GRESIK - Inforekamjejak.co.id
Satuan Reserse Kriminal (Satreskrim) Polres Gresik berhasil mengungkap kasus penipuan bermodus pemesanan barang dalam jumlah besar yang merugikan seorang pengusaha asal Kediri. Tiga orang tersangka berhasil diamankan di Terminal Arjosari, Malang, setelah sempat melarikan diri usai melancarkan aksinya di wilayah Manyar, Gresik.
Penangkapan yang dipimpin langsung oleh Kanit Resmob Ipda Andi Muh. Asyraf Gunawan, ini merupakan tindak lanjut dari laporan Masyarakat.
Peristiwa bermula pada 22 April 2026. Korban, seorang perempuan berinisial NA (27), yang bekerja sebagai sales produk susu UHT, dihubungi oleh tersangka AP melalui media sosial Facebook. Komunikasi kemudian berlanjut melalui WhatsApp, di mana tersangka lain berinisial RW meyakinkan korban bahwa mereka memiliki gudang di wilayah Gresik.
Tergiur dengan kepercayaan tersebut, korban menyepakati transaksi pembelian barang berupa:
400 dus Susu UHT 110ml senilai Rp37.715.000.
88 dus Minyak Goreng Fermina 700ml senilai Rp17.160.000.
Pada 24 April 2026, korban bersama suami dan sopirnya mengirimkan barang tersebut dari Kediri menuju titik pertemuan di Jl. Leran, depan Toko Madura, Kecamatan Manyar, Gresik. Di lokasi tersebut, barang-barang diturunkan dengan bantuan enam orang tenaga bongkar muat.

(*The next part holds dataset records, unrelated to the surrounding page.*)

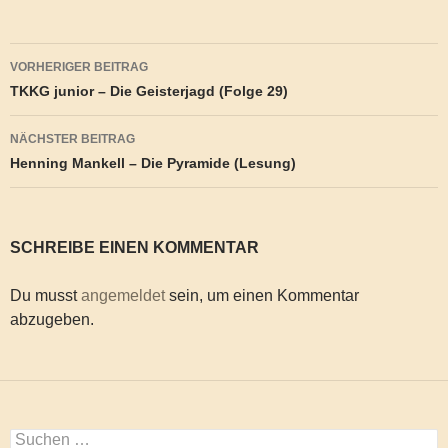
Beitragsnavigation
VORHERIGER BEITRAG
TKKG junior – Die Geisterjagd (Folge 29)
NÄCHSTER BEITRAG
Henning Mankell – Die Pyramide (Lesung)
SCHREIBE EINEN KOMMENTAR
Du musst
angemeldet
sein, um einen Kommentar
abzugeben.
Suchen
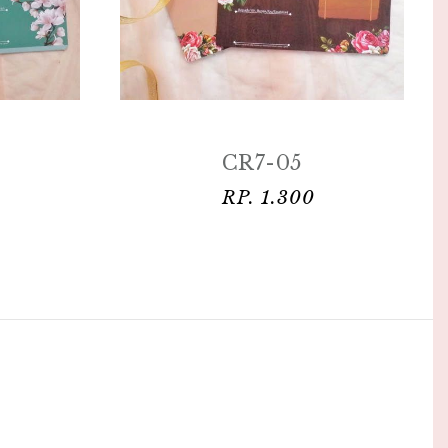
CR7-05
RP. 1.300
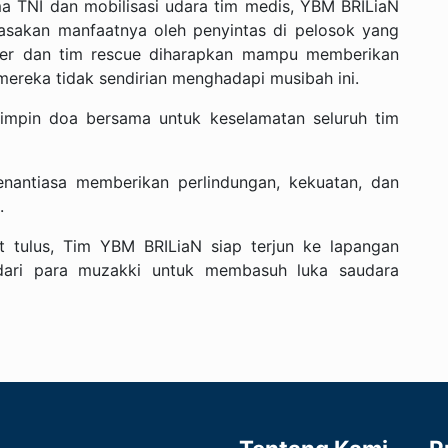
a TNI dan mobilisasi udara tim medis, YBM BRILiaN
rasakan manfaatnya oleh penyintas di pelosok yang
kter dan tim rescue diharapkan mampu memberikan
ereka tidak sendirian menghadapi musibah ini.
mpin doa bersama untuk keselamatan seluruh tim
nantiasa memberikan perlindungan, kekuatan, dan
.
t tulus, Tim YBM BRILiaN siap terjun ke lapangan
dari para muzakki untuk membasuh luka saudara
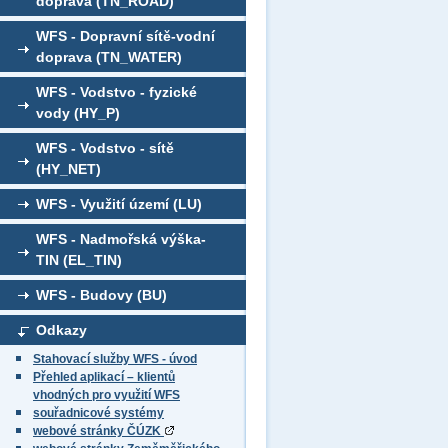
doprava (TN_ROAD)
WFS - Dopravní sítě-vodní
doprava (TN_WATER)
WFS - Vodstvo - fyzické
vody (HY_P)
WFS - Vodstvo - sítě
(HY_NET)
WFS - Využití území (LU)
WFS - Nadmořská výška-
TIN (EL_TIN)
WFS - Budovy (BU)
Odkazy
Stahovací služby WFS - úvod
Přehled aplikací – klientů
vhodných pro využití WFS
souřadnicové systémy
webové stránky ČÚZK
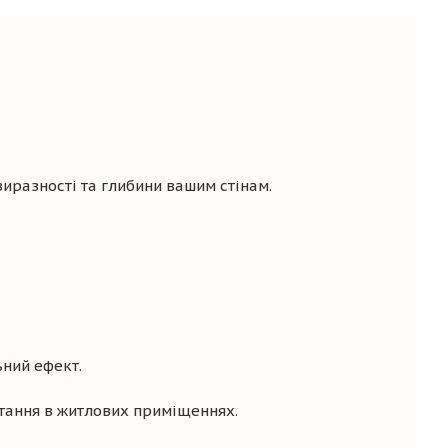
иразності та глибини вашим стінам.
ьний ефект.
стання в житлових приміщеннях.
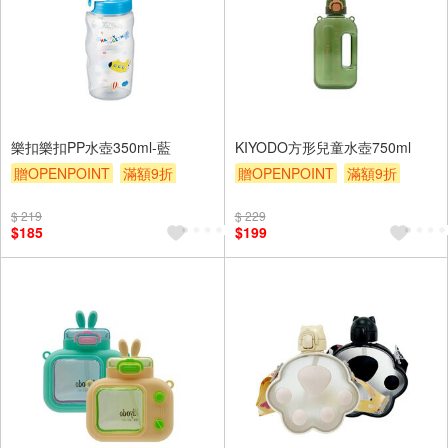
樂扣樂扣PP水壺350ml-藍
KIYODO方形兒童水壺750ml
贈OPENPOINT
滿額9折
贈OPENPOINT
滿額9折
贈$200
贈$200
$ 219
$ 229
$185
$199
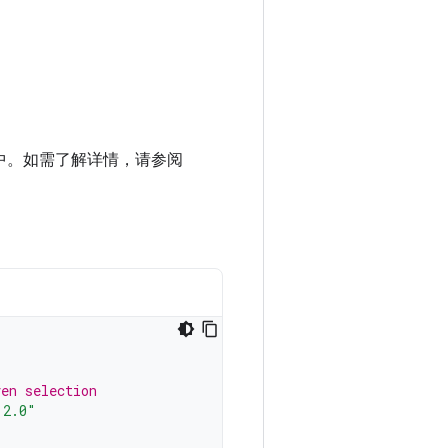
到项目中。如需了解详情，请参阅
ven selection
.2.0"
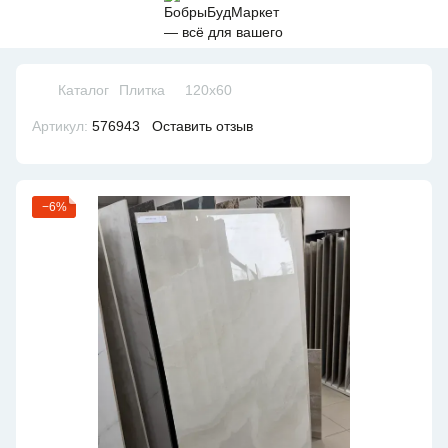
Каталог
Плитка
120х60
Артикул:
576943
Оставить отзыв
−6%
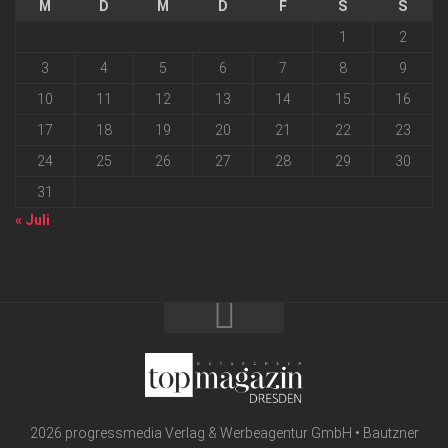
M
D
M
D
F
S
S
1
2
3
4
5
6
7
8
9
10
11
12
13
14
15
16
17
18
19
20
21
22
23
24
25
26
27
28
29
30
31
« Juli
2026 progressmedia Verlag & Werbeagentur GmbH • Bautzner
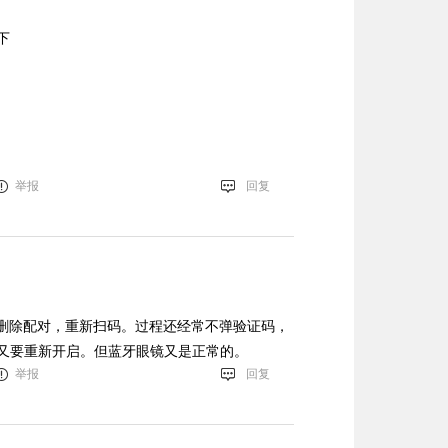
下
举报
回复
。只有删除配对，重新扫码。过程还经常不弹验证码，
又要重新开启。但蓝牙眼镜又是正常的。
举报
回复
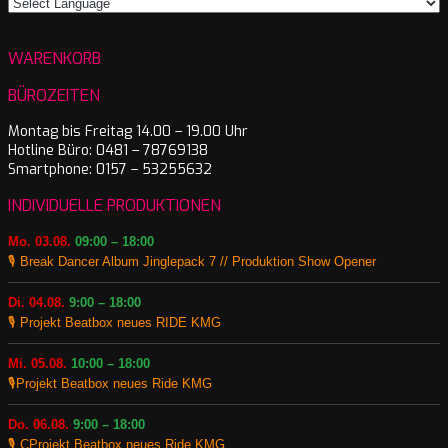
WARENKORB
BÜROZEITEN
Montag bis Freitag 14.00 – 19.00 Uhr
Hotline Büro: 0481 – 78769138
Smartphone: 0157 – 53255632
INDIVIDUELLE PRODUKTIONEN
Mo. 03.08.
09:00 – 18:00
🎙️ Break Dancer Album Jinglepack 7 // Produktion Show Opener
Di. 04.08.
9:00 – 18:00
🎙️ Projekt Beatbox neues RIDE KMG
Mi. 05.08.
10:00 – 18:00
🎙️Projekt Beatbox neues Ride KMG
Do. 06.08.
9:00 – 18:00
🎙️ CProjekt Beatbox neues Ride KMG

"Setelah sebagian besar barang diturunkan, tersangka RW meminta sisa 20 dus susu untuk diantar ke lokasi lain. Korban kemudian mengikuti tersangka, namun di tengah jalan tersangka sengaja menghilangkan jejak dan mematikan ponselnya," ungkap sumber di kepolisian.
Nahas, saat korban kembali ke lokasi awal di Jl. Leran, ratusan dus barang yang baru saja diturunkan telah raib dibawa kabur oleh komplotan tersebut. Akibat kejadian ini, korban mengalami kerugian total sebesar Rp52.975.000.
Setelah menerima laporan, Unit Resmob Polres Gresik bergerak cepat melakukan penyelidikan. Jejak para pelaku terendus hingga ke wilayah Jawa Timur bagian selatan.
Pada Rabu, 29 April 2026, tim mendapatkan informasi akurat bahwa para tersangka berada di Kota Malang. Setelah melakukan pengintaian (hunting) di sekitar lokasi, petugas akhirnya melakukan penyergapan tepat pukul 12.00 WIB di kawasan Terminal Arjosari, Kota Malang.
Tiga tersangka yang berhasil diamankan adalah:
RW (35), warga Lamongan.
AS (30), warga Semampir, Surabaya.
AP (24), seorang mahasiswa asal Krembangan, Surabaya.
Selain mengamankan para tersangka, polisi juga menyita sejumlah barang bukti, di antaranya:
Satu unit sepeda motor Honda Beat warna hijau (Nopol L-4229-ACO) yang digunakan saat beraksi.
Dua unit ponsel yang digunakan untuk berkomunikasi dengan korban.
Kini, ketiga tersangka telah dijebloskan ke sel tahanan Mapolres Gresik untuk menjalani pemeriksaan lebih lanjut. Atas perbuatannya, para pelaku dijerat dengan Pasal 492 KUHP tentang tindak pidana penipuan.
Polres Gresik menghimbau masyarakat untuk melaporkan ke kantor Kepolisian atau 110 juga melalui Lapor Kapolres (Lapor Cak Rama) 0811-8800-2006.